Key Capabilities & Features
- Comprehensive Open Source: Provides not only model weights and inference code but also the complete data-cleaning code, high-quality synthetic data, and over 4.5 million supervised fine-tuning (SFT) entries, making it one of the most transparently released models.
- Rigorous Experimental Analysis: Undergoes extensive ablation studies on various data-cleaning strategies and training processes, including file-level and repository-level deduplication.
- High-Quality Synthetic Data: Offers a fully developed synthetic data generation process and a substantial dataset of SFT entries.
- Exceptional Performance: Achieves strong performance across multiple code-specific benchmarks, positioning it among leading open-source code models.

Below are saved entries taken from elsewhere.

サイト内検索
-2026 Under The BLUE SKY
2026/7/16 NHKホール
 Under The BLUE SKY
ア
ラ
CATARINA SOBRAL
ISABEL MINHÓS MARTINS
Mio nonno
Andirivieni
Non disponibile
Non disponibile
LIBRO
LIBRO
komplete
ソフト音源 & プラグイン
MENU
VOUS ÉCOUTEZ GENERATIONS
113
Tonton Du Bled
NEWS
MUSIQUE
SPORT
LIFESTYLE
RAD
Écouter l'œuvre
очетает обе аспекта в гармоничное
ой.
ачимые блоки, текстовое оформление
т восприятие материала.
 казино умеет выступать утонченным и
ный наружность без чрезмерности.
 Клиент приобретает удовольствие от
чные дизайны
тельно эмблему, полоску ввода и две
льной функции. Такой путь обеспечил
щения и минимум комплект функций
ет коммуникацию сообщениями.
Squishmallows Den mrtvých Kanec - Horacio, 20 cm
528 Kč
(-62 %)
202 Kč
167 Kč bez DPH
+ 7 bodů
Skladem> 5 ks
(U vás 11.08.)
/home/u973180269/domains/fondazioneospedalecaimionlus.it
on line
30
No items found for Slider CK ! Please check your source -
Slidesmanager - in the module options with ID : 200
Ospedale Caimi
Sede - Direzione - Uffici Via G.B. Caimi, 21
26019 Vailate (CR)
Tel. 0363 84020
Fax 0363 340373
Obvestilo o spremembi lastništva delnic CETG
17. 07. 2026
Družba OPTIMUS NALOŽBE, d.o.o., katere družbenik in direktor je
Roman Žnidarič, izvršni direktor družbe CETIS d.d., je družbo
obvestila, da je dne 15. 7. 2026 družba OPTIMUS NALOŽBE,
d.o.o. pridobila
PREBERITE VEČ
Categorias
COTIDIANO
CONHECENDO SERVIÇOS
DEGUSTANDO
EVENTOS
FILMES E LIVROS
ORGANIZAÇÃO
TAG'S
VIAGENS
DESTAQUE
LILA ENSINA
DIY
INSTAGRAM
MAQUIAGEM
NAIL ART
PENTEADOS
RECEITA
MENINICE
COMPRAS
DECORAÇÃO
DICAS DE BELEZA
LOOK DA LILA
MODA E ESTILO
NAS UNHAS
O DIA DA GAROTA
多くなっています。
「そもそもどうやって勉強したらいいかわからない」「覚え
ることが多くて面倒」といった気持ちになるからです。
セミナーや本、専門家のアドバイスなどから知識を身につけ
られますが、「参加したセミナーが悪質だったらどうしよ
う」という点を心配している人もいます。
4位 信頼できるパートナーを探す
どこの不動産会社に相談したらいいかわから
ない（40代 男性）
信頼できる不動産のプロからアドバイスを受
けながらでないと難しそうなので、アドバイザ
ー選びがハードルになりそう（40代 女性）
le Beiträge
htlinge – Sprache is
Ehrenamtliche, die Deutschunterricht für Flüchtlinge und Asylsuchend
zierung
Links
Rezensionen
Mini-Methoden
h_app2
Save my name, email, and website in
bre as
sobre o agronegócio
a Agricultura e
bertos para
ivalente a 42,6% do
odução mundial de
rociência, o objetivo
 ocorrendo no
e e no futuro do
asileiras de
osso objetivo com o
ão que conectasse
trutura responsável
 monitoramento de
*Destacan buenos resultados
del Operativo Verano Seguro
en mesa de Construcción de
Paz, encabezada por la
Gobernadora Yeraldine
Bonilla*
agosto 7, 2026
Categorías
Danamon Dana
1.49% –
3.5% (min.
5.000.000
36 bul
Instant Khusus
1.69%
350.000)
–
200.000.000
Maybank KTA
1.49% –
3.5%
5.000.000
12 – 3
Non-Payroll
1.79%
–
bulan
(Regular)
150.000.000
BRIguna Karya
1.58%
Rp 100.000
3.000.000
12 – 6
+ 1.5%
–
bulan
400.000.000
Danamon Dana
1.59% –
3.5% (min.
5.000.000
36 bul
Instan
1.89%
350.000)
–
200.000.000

For detailed evaluation results, refer to the OpenCoder paper.
Benchmarks (Base Model)
- HumanEval(+): 66.5 (63.4)
- MBPP(+): 79.9 (70.4)
- BigCodeBench: 40.5
- BigCodeBench-Hard: 9.5
Good For
- Code Generation: Excels at generating code snippets and functions.
- Code Understanding: Suitable for tasks requiring comprehension of programming logic.
- Research & Development: Ideal for researchers and developers looking for a transparent, reproducible, and high-performing base model for code AI experimentation and innovation.